Thanks, but I'm quite familiar with the setup I need. Basically I need a Windows environment that I can VPN out of and install corporate apps on. My company issues HP or Dell laptops, but I choose not to use them because I don't want to have to have one machine for work and another machine for play. With Windows running in a VM, I can carry my personal laptop with me and get my 'work' done as well as my non-work stuff. Plus, having my VPN session contained within the VM means that I have access in the host environment to all the stuff that's normally blocked on the corporate network (like IMAP mail, Facebook, IRC, etc).

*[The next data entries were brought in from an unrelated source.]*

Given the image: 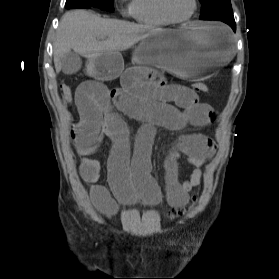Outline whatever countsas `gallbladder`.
Masks as SVG:
<instances>
[{"label": "gallbladder", "instance_id": "gallbladder-1", "mask_svg": "<svg viewBox=\"0 0 279 279\" xmlns=\"http://www.w3.org/2000/svg\"><path fill=\"white\" fill-rule=\"evenodd\" d=\"M82 67V60L78 53L70 51L61 58V69L66 75L77 73Z\"/></svg>", "mask_w": 279, "mask_h": 279}]
</instances>
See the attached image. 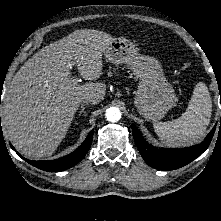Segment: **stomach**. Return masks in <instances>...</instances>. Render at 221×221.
<instances>
[{
  "instance_id": "stomach-1",
  "label": "stomach",
  "mask_w": 221,
  "mask_h": 221,
  "mask_svg": "<svg viewBox=\"0 0 221 221\" xmlns=\"http://www.w3.org/2000/svg\"><path fill=\"white\" fill-rule=\"evenodd\" d=\"M104 56L115 65L126 64L139 79L134 104L146 120L157 122L176 105V94L160 62L141 54L133 42L117 38L105 49Z\"/></svg>"
}]
</instances>
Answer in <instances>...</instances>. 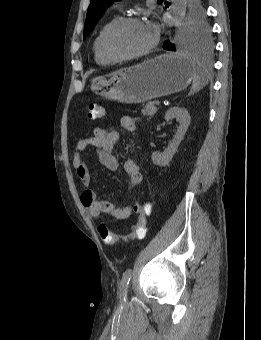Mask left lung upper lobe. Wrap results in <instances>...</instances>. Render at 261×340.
Masks as SVG:
<instances>
[{
	"label": "left lung upper lobe",
	"mask_w": 261,
	"mask_h": 340,
	"mask_svg": "<svg viewBox=\"0 0 261 340\" xmlns=\"http://www.w3.org/2000/svg\"><path fill=\"white\" fill-rule=\"evenodd\" d=\"M119 0H91L88 7L83 39L85 40L105 10ZM186 46L209 50L212 47L210 26L200 0H186V23L183 32Z\"/></svg>",
	"instance_id": "1"
}]
</instances>
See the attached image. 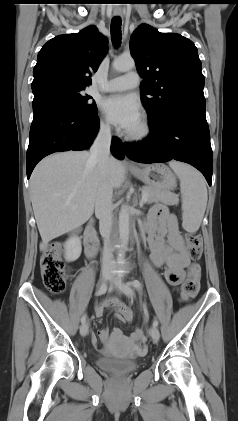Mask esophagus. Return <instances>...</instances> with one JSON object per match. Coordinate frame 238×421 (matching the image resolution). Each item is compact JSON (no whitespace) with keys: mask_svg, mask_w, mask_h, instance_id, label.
Segmentation results:
<instances>
[{"mask_svg":"<svg viewBox=\"0 0 238 421\" xmlns=\"http://www.w3.org/2000/svg\"><path fill=\"white\" fill-rule=\"evenodd\" d=\"M114 15H115V16H122V13H121L120 11H115V12H114ZM125 164H126V166H128V167H135L134 163H133L131 160H129L128 158H126V160H125Z\"/></svg>","mask_w":238,"mask_h":421,"instance_id":"34e87169","label":"esophagus"}]
</instances>
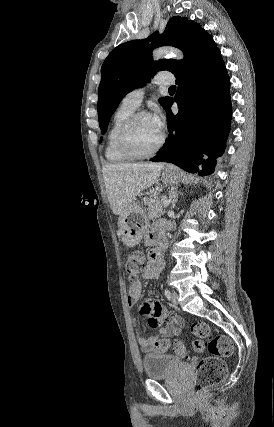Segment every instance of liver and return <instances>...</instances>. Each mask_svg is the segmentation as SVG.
<instances>
[{"label": "liver", "instance_id": "obj_1", "mask_svg": "<svg viewBox=\"0 0 274 427\" xmlns=\"http://www.w3.org/2000/svg\"><path fill=\"white\" fill-rule=\"evenodd\" d=\"M164 164H107L102 174L113 214H122L132 206L142 190L158 180Z\"/></svg>", "mask_w": 274, "mask_h": 427}]
</instances>
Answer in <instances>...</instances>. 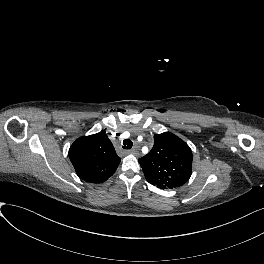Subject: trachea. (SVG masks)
<instances>
[{"label": "trachea", "mask_w": 264, "mask_h": 264, "mask_svg": "<svg viewBox=\"0 0 264 264\" xmlns=\"http://www.w3.org/2000/svg\"><path fill=\"white\" fill-rule=\"evenodd\" d=\"M132 146H133V143H132V141H131L130 139H125V140L123 141V145H122V147H123L124 149H131Z\"/></svg>", "instance_id": "1"}]
</instances>
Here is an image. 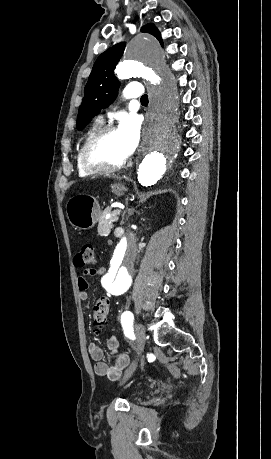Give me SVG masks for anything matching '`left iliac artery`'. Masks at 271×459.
Returning <instances> with one entry per match:
<instances>
[{
    "label": "left iliac artery",
    "instance_id": "obj_1",
    "mask_svg": "<svg viewBox=\"0 0 271 459\" xmlns=\"http://www.w3.org/2000/svg\"><path fill=\"white\" fill-rule=\"evenodd\" d=\"M134 316L130 311H125L121 316V324L123 327L122 333L124 336H131L133 333L132 325Z\"/></svg>",
    "mask_w": 271,
    "mask_h": 459
}]
</instances>
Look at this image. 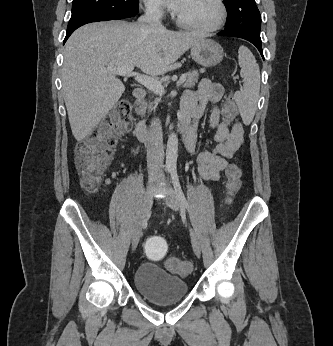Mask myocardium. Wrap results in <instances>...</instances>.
I'll use <instances>...</instances> for the list:
<instances>
[{"label": "myocardium", "mask_w": 333, "mask_h": 346, "mask_svg": "<svg viewBox=\"0 0 333 346\" xmlns=\"http://www.w3.org/2000/svg\"><path fill=\"white\" fill-rule=\"evenodd\" d=\"M214 1L219 9V16L217 21L214 24L210 26H199L184 20L179 15H176L177 23L185 29H189L192 31L200 32V33H212V32H216L220 30L224 26L227 20V14H228L227 7L225 5L224 0H214Z\"/></svg>", "instance_id": "myocardium-1"}]
</instances>
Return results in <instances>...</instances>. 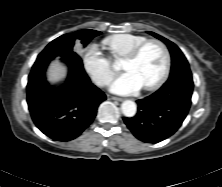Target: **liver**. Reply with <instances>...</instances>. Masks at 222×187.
Returning <instances> with one entry per match:
<instances>
[{
    "instance_id": "liver-1",
    "label": "liver",
    "mask_w": 222,
    "mask_h": 187,
    "mask_svg": "<svg viewBox=\"0 0 222 187\" xmlns=\"http://www.w3.org/2000/svg\"><path fill=\"white\" fill-rule=\"evenodd\" d=\"M66 76V68L59 61L51 63L48 71L49 80L57 82L64 79Z\"/></svg>"
}]
</instances>
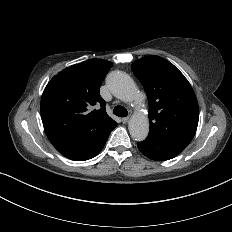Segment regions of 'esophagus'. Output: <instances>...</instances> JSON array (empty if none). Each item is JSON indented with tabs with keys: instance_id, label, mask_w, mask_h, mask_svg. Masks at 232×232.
I'll return each instance as SVG.
<instances>
[{
	"instance_id": "esophagus-1",
	"label": "esophagus",
	"mask_w": 232,
	"mask_h": 232,
	"mask_svg": "<svg viewBox=\"0 0 232 232\" xmlns=\"http://www.w3.org/2000/svg\"><path fill=\"white\" fill-rule=\"evenodd\" d=\"M128 120H129V117H123L121 119V121H122L123 124H126L128 122Z\"/></svg>"
}]
</instances>
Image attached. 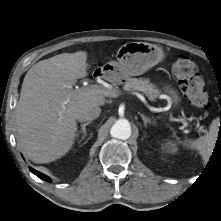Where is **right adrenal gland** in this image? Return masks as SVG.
I'll list each match as a JSON object with an SVG mask.
<instances>
[{"instance_id": "right-adrenal-gland-1", "label": "right adrenal gland", "mask_w": 221, "mask_h": 221, "mask_svg": "<svg viewBox=\"0 0 221 221\" xmlns=\"http://www.w3.org/2000/svg\"><path fill=\"white\" fill-rule=\"evenodd\" d=\"M89 124H91V121H88V122H86L84 124H81V130H79L78 133L76 134L77 137H79L80 133L83 134L81 139H80V141H79V143L86 137V135H87L86 134V126H88Z\"/></svg>"}]
</instances>
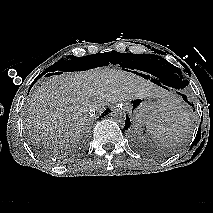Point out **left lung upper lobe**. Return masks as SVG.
<instances>
[{"mask_svg": "<svg viewBox=\"0 0 213 213\" xmlns=\"http://www.w3.org/2000/svg\"><path fill=\"white\" fill-rule=\"evenodd\" d=\"M134 62L138 64L137 69L166 76L173 82L176 89H184L188 85V80H184L181 70L160 56L140 54Z\"/></svg>", "mask_w": 213, "mask_h": 213, "instance_id": "left-lung-upper-lobe-1", "label": "left lung upper lobe"}]
</instances>
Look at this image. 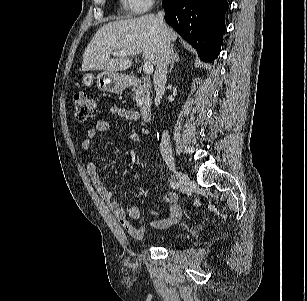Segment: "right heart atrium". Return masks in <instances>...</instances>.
Wrapping results in <instances>:
<instances>
[{
	"label": "right heart atrium",
	"mask_w": 307,
	"mask_h": 301,
	"mask_svg": "<svg viewBox=\"0 0 307 301\" xmlns=\"http://www.w3.org/2000/svg\"><path fill=\"white\" fill-rule=\"evenodd\" d=\"M157 0H123V3L130 11L142 13L150 9Z\"/></svg>",
	"instance_id": "right-heart-atrium-1"
}]
</instances>
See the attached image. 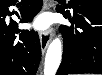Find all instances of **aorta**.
<instances>
[{
	"label": "aorta",
	"mask_w": 102,
	"mask_h": 75,
	"mask_svg": "<svg viewBox=\"0 0 102 75\" xmlns=\"http://www.w3.org/2000/svg\"><path fill=\"white\" fill-rule=\"evenodd\" d=\"M62 58V44L59 38L54 39L48 47L44 75H55Z\"/></svg>",
	"instance_id": "aorta-1"
}]
</instances>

I don't believe the Amazon solution would work because I do want offline access. It would offer once brilliant solution however - most of the time I use a Mac Mini at home (partly because I have two large monitors hooked up to it), but sometimes I need to be mobile so I have a VM hosted on my 15" MBP. In order to keep my environments in sync, I have my documents folder mapped out to Dropbox. That doesn't solve the solution of my chat history (using a proprietary internal chat client) or my Outlook PST files. I've tried hosting those on Dropbox but ended up with a lot of sync issues. If Microsoft would simply use mbox format like every.other.mail.client out there... Anyway, hosting a remote solution like Amazon's would keep everything in sync, but would require me to be online all the time. Plus I'm sure it would be a huge violation of my company's security policy to host proprietary and private data in the cloud. As it is I'm pushing it by storing documents on Dropbox.
Hopefully Microsoft is paying Apple to drop support for older OSes to push their new ones.
You misinterpret Apple. They drop support for older versions of OSX. Why would they perpetually continue maintain support for a secondary OS?